As numerous government agencies and charity groups respond to the unprecedented 2019-2020 bushfire season, many organisations are struggling to find the information they need. PRF is among them.
As we pursue our longer-term responses to support community resilience and recovery from the fires, drought, and potential impacts of COVID-19 pandemic, we want to start by sharing the data we have gathered in this process.
We believe that openly sharing information in the public interest can increase its value and amplify the impact of its application across sectors, communities and organisations. Our open data portal will enable anyone to view and download key data, beginning with the geography of burnt areas.
We also welcome collaboration and contributions from other organisations to enhance the quality of Australia’s shared data environment.
The 2019-2020 bushfire crisis was significant in terms of scale, intensity and duration. The severity of its impact on communities and vast tracts of forests across Australia was unprecedented.
As these fires unfolded, both the public and private sector deployed an impressive range of innovative data and monitoring tools for real-time fire and emergency management. These ranged from aerial thermal sensing measuring the intensity of fires to the automating data reconciliation software to combine data on fire service reports, road-closures, the Bureau of Meteorology weather models, and reports from citizens in order to predict and warn communities of fire risks.
As scholars at the University of Adelaide have highlighted, despite the impressive real-time monitoring, data were captured in ways that did not track the full extent of damage, including across state borders.
New research is emerging weekly, providing more nuanced understanding of this bushfire season. A series of studies recently published in Nature estimate that a fifth of Australia’s broadleaf forests burnt. Our bushfire maps published here draw further attention to the sheer scale of the area and number of people affected directly and indirectly.

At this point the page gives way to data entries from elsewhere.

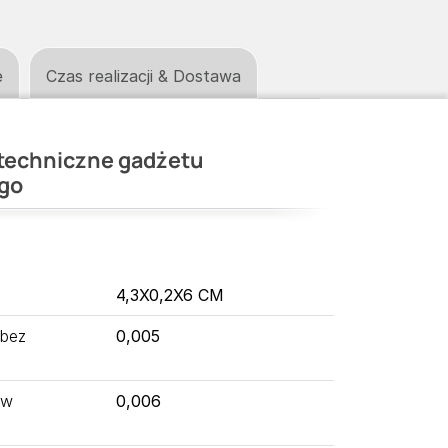
e
Czas realizacji & Dostawa
techniczne gadżetu
go
4,3X0,2X6 CM
 bez
0,005
 w
0,006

The NSW Council of Social Service (NCOSS) has recently released a report discussing how specific regions, already facing income-based and economic forms of disadvantage, are now being adversely impacted by the bushfires. Further analysis is now needed, however, to understand where, and how, these fires amplify or compound multiple existing cycles of disadvantage in communities. This includes the increased financial stress on families, demand for physical and mental health services, and educational impacts for students.
In support of the PRF bushfire response and our broader mission to break cycles of disadvantage, we have brought together data sources from the Commonwealth and state governments of Queensland, New South Wales, Victoria, Tasmania, and South Australia to map the extent of burned areas across the eastern seaboard from the 2019-20 fires. We collaborated with Societel Consulting, and they combined more than 150,000 data points from multiple sources and have now automated a daily update to further aggregate state and territory public data. The data on the platform can be compared or combined with the recently released maps from the Commonwealth Department of Agriculture, Water and the Environment. Each data set uses different calculation techniques to map burnt areas. This allows these two maps to be used together to provide a detailed view of this seasons burnt areas.
The data are being hosted on an open data portal so that anyone can view the map online and download the data to support their activities. By aggregating and standardising data across state borders, we aim to make it more accessible and more useful for charities, community leaders, response agencies, and community members.
At PRF, we found it difficult to access and aggregate the data we needed to design and advance our bushfire response. Having now done the data compilation work, we want to share it so others can benefit and, in turn, we encourage other organisations to do the same. Our open data portal provides one easy way to do so.
All data made available must adhere to strict ethical and governance standards and comply with Australian privacy law and data user ethical standards. The platform will not accept or publish data that can be used to identify individuals.